BP's upstream assets in Australia include a one-sixth share in the North West Shelf LNG facility, a non-operated share of the Browse gas fields still destined as backfill for the NWS, the Ironbark gas field offshore Western Australia which is due for drilling later this year, an exploration permit offshore Western Australia it shares with Santos, and it has committed A$20 million to Santos' Cooper Basin CCS project.
That last, minor investment is contingent on a positive final investment decision.
The question in Australia will obviously be whether the distant, high CO2 Browse fields, which now have no date for sanction after it was pushed back from 2020 to 2021 and then into the unknown, will be on that exploration list.
Sources speaking off record to Energy News believe it is likely. Or BP could just sell its stakes in both, possibly to another partner.
Operator of both, Woodside Petroleum, delayed sanction of Browse and pushed back sanction of its Scarborough fields due to feed an expanded Pluto LNG facility; together the two projects make up the integrated Burrup Hub with a cost of over US$40 billion.
Partner misalignment over third party tolling given two partners in the NWS facility - Chevron Corporation and BHP - do not have stakes in the development has dogged the project, and forced back timelines before the pandemic hit or oil price fell.
While a key project for Woodside it has always been less important for the other larger players involved.
No details have been provided yet, but another asset with questions over it could be the shale acreage the company took from BHP in 2018 given multiple US companies have had to write down values in the area, well before the oil price fall. 
BP took the assets from the miner for US$10.58 billion, though consultancy Rystad Energy last year year suggested a higher-than-average level of flaring and venting from them. 
BP said it burned around 13.5% last year from its Permian acreage. 
Consultancy Wood Mackenzie says of the write down that "the implications - near term and long term - are very real".
"In the near-term, the impact of a US$17.5 billion write-down on shareholders' equity would push BP's gearing ratio to 45% (including lease liabilities, 41% excluding). A US$13 billion write-down would push these figures to 44% and 40% respectively. This is uncomfortably high," vice president corporate analysis Luke Parker said.

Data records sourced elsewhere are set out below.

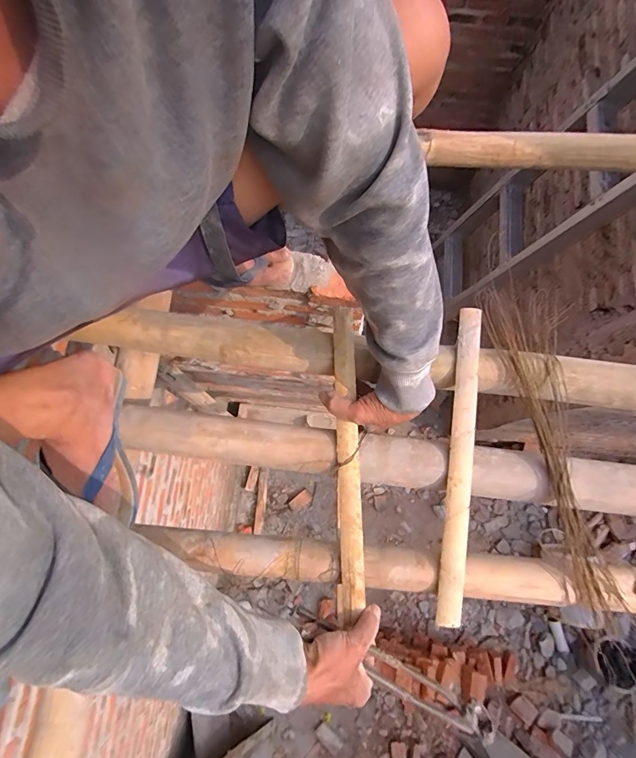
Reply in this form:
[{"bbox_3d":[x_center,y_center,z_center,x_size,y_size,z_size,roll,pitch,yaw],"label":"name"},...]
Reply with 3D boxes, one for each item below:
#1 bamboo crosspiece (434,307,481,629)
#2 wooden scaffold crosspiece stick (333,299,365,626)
[{"bbox_3d":[0.179,0.094,0.491,0.029,0.017,0.387,8,77,3],"label":"bamboo crosspiece"},{"bbox_3d":[0.037,0.097,0.508,0.032,0.014,0.390,-1,78,1],"label":"wooden scaffold crosspiece stick"}]

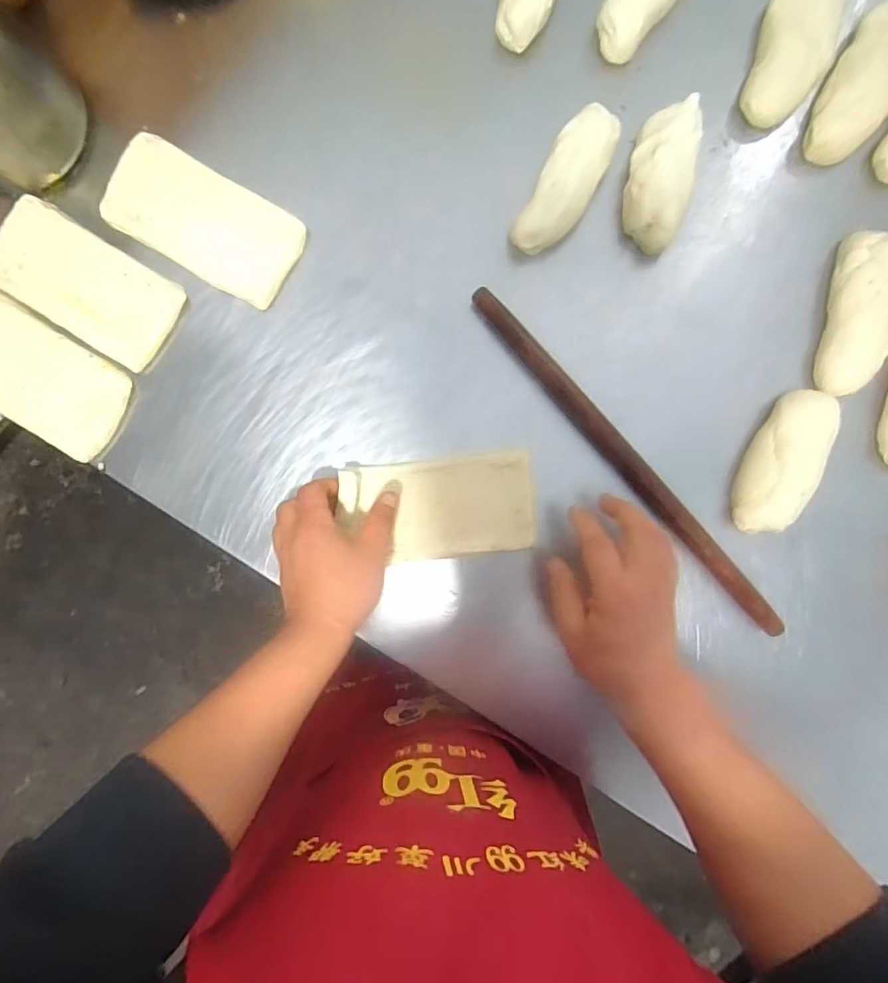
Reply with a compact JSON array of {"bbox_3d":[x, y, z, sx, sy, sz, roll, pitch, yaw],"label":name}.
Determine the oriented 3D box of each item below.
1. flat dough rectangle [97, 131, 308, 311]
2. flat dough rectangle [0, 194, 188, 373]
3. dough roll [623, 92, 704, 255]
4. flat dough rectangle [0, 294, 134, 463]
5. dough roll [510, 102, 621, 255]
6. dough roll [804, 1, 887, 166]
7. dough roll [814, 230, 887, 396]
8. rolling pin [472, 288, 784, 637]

The company is "getting to grips" with the notion that as it moves away from its traditional sources of revenue its assets will be worth less, even less than it thought half a year previous.
"Indeed, some of them are worth nothing."
"BP has today become the fourth European producer to make an adjustment to its long term price assumptions on the basis of the energy transition,' Fraser Maywood of Carbon Tracker wrote on a LinkedIn post this morning.
"High price assumptions may mask the financial risk to marginal projects and indicate a lack of conservativeness or even overinflated financial statements. We hope to see more widespread and deeper, more consistent integration of the energy transition throughout company business practices in the coming years."